▶ DOCUMENT PASSAGE
════════════════════

Category Archives: Code

No rocket science

Published April 30, 2013 / by prscientist

The Match Cord

Who wants to solve with me a rocket problem? All right 🙂 We might not be rocket scientists but we surely enjoy rocket and mountain problems, especially when they act as cover-up for some computer science subject.

In this case, for those of you seeking the simplest possible method there is a naive approach that can be written in a couple minutes 😉 We will not discuss that. Instead, we are interested in an optimal solution with linear time complexity.

Problem Description:

We are testing a new type of projectile which is launched in a fixed direction. Each rocket flies horizontally until it hits the ground, and remains there piling up. Launching happens from different heights so they hit the ground at different points.

As input you will receive two zero based arrays, A and B, each containing respectively M and N integers. Array A describes the lanscape in the direction the projectile is launched. Each element from A represents the height of the ground starting from the projectile launcher. Array B contains successive heights from where rockets are shot.

════════════════════

▶ GIVEN DATA
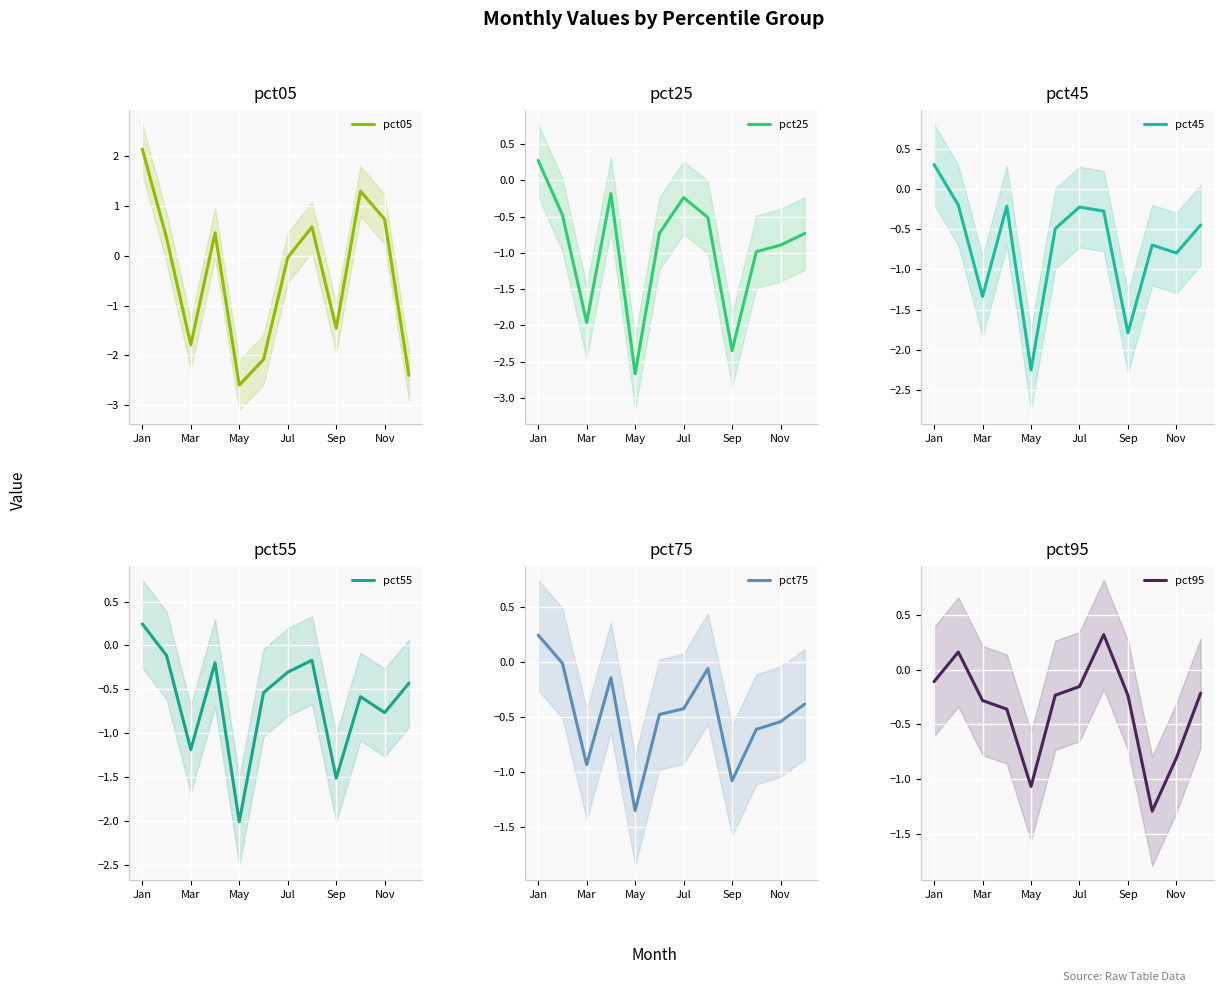

True or false: pct95 has a value of -0.8 at Nov.

True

════════════════════

▶ WORK INSTRUCTION
Please write out the passage of the rocket problem post above, from "Category Archives: Code" up to and including "computer science subject.", without changing a word.

▶ ANSWER TO THIS TASK
Category Archives: Code

No rocket science

Published April 30, 2013 / by prscientist

The Match Cord

Who wants to solve with me a rocket problem? All right 🙂 We might not be rocket scientists but we surely enjoy rocket and mountain problems, especially when they act as cover-up for some computer science subject.